Output exactly the line containing "вторых рук, что" and each line after it through the last line of the records, and nothing else.

--- START ---

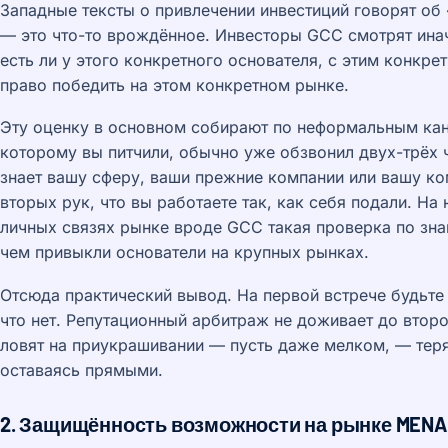
Западные тексты о привлечении инвестиций говорят об 
— это что-то врождённое. Инвесторы GCC смотрят ина
есть ли у этого конкретного основателя, с этим конкр
право победить на этом конкретном рынке.
Эту оценку в основном собирают по неформальным кана
которому вы питчили, обычно уже обзвонил двух-трёх ч
знает вашу сферу, ваши прежние компании или вашу ко
вторых рук, что вы работаете так, как себя подали. Н
личных связях рынке вроде GCC такая проверка по зна
чем привыкли основатели на крупных рынках.
Отсюда практический вывод. На первой встрече будьте 
что нет. Репутационный арбитраж не доживает до второ
ловят на приукрашивании — пусть даже мелком, — теря
оставаясь прямыми.
2. Защищённость возможности на рынке MENA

--- END ---

- [Written solution]
вторых рук, что вы работаете так, как себя подали. Н
личных связях рынке вроде GCC такая проверка по зна
чем привыкли основатели на крупных рынках.
Отсюда практический вывод. На первой встрече будьте 
что нет. Репутационный арбитраж не доживает до второ
ловят на приукрашивании — пусть даже мелком, — теря
оставаясь прямыми.
2. Защищённость возможности на рынке MENA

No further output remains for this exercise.